Hearty, wholesome breakfasts… my favourite meal of the day and an eating occasion to savour. If I don’t have the tastiest breakfast in front of me to start the day I feel let down and disappointed before my day has even begun. If you follow me on instagram (abitofgoodness) you’ll know that I am a regular porridge eater (summer and winter alike) but eating porridge isn’t practical for a morning on the go.
That’s where these breakfast muffins come in… if you’re short of time in the mornings or need breakfast on the go these tasty muffins will fill you up with goodness and put a simple on your face!
I was inspired to create these after flicking through the LEON Baking & puddings cookbook. The recipe for date, oat and almond muffins was calling out at me but I wanted something dairy free and egg free for the vegans out there. So I set about creating this plant-based version.
Ingredients (makes 6 large muffins);
- 2 medium Bananas (about 180g)
- 100g apple sauce
- 35g coconut sugar
- 1 flax egg (1tbsp flax seed mixed with 3 tbsp water and left to sit for 10mins)
- 50g almonds
- 100g oat bran
- 100g brown rice flour
- 50g oats
- 3/4 tsp bicarbonate of soda
- 1/4 tsp salt
- 125g chopped dates
What you need to do;
Preheat your oven to 170°c (fan) and line a muffin tin with muffin cases.
In a bowl combine your Bananas, Apple sauce and coconut sugar mashing the banana as you go. Put this mix in the microwave for 30 seconds. Remove and stir well then put back in for a final 30 seconds. The mix should look a bit smoother but won’t be lump free.

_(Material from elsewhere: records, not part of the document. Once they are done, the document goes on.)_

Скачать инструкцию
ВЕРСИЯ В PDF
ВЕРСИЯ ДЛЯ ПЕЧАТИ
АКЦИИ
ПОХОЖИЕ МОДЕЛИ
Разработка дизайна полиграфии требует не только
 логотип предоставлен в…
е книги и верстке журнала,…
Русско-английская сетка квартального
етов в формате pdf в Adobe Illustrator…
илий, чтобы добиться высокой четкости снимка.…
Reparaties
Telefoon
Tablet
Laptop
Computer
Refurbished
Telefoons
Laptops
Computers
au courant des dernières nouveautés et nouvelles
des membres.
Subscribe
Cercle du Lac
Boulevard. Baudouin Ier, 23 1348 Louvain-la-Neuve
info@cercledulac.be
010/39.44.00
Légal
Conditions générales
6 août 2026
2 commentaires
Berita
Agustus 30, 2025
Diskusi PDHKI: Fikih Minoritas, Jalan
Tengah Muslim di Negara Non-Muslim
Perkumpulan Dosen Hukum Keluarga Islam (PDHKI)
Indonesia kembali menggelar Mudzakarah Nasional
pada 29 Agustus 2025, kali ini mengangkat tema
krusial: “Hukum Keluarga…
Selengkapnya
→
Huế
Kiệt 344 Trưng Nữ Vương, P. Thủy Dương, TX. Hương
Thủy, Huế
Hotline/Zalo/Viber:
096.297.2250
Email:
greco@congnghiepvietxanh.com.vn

Meanwhile toaster off your almonds in the oven. This should take 5 to 7 minutes. Remove and roughly chop.
In a separate bowl combine all the remaining dry ingredients then add the dates and chopped almonds coating them in the flour mixture.
Pour your banana mix and flax egg into the flour mixture and stir together until just combined. Don’t worry about any small bits of flour.

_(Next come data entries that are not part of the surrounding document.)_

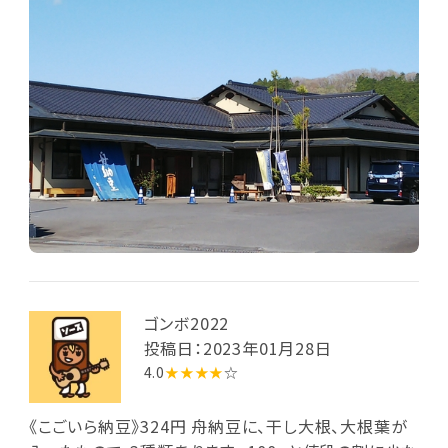
ゴンボ2022
投稿日：2023年01月28日
4.0
★★★★
☆
《こごいら納豆》324円 舟納豆に、干し大根、大根葉が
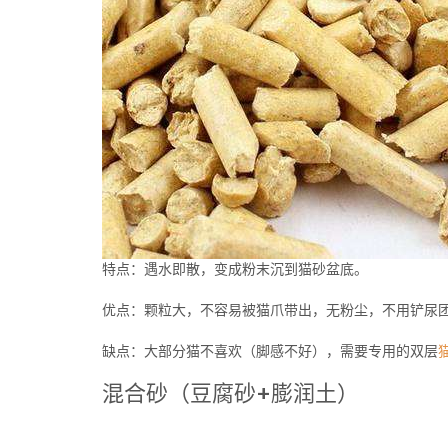
特点：遇水即散，变成粉末沉到猫砂盆底。
优点：颗粒大，不容易被猫爪带出，无粉尘，不用铲尿
缺点：大部分猫不喜欢（脚感不好），需要专用的双层
混合砂（豆腐砂+膨润土）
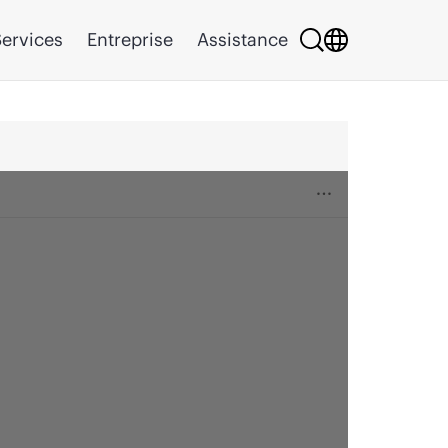
ervices
Entreprise
Assistance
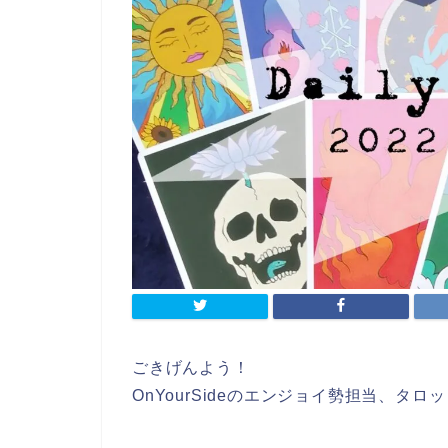
ごきげんよう！
OnYourSideのエンジョイ勢担当、タ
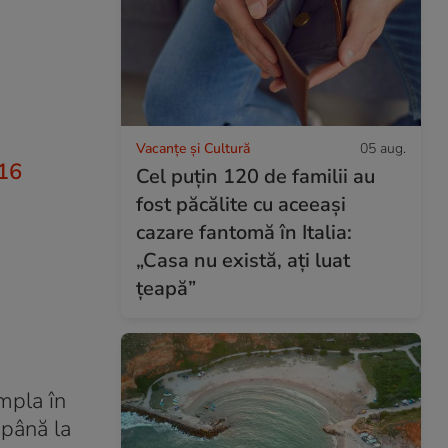
Vacanțe și Cultură
05 aug.
016
Cel puțin 120 de familii au
fost păcălite cu aceeași
cazare fantomă în Italia:
„Casa nu există, ați luat
țeapă”
mpla în
 până la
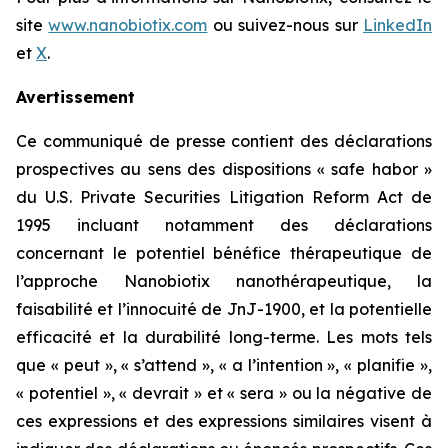
site
www.nanobiotix.com
ou suivez-nous sur
LinkedIn
et
X
.
Avertissement
Ce communiqué de presse contient des déclarations
prospectives au sens des dispositions « safe habor »
du U.S. Private Securities Litigation Reform Act de
1995 incluant notamment des déclarations
concernant le potentiel bénéfice thérapeutique de
l’approche Nanobiotix nanothérapeutique, la
faisabilité et l’innocuité de JnJ-1900, et la potentielle
efficacité et la durabilité long-terme. Les mots tels
que « peut », « s’attend », « a l’intention », « planifie »,
« potentiel », « devrait » et « sera » ou la négative de
ces expressions et des expressions similaires visent à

Scoop the thick batter into your muffin cases, they will be completely full and possibly spilling over… this is to be expected.
Finally sprinkle the tops with some coconut sugar and oats before putting in to the oven to bake for 20 to 25 minutes.
Estimated nutritional breakdown; Cals 323, protein 7.5g, carbohydrates 60.2g, fat 6g, fiber 7.1g, sugar 26.6g.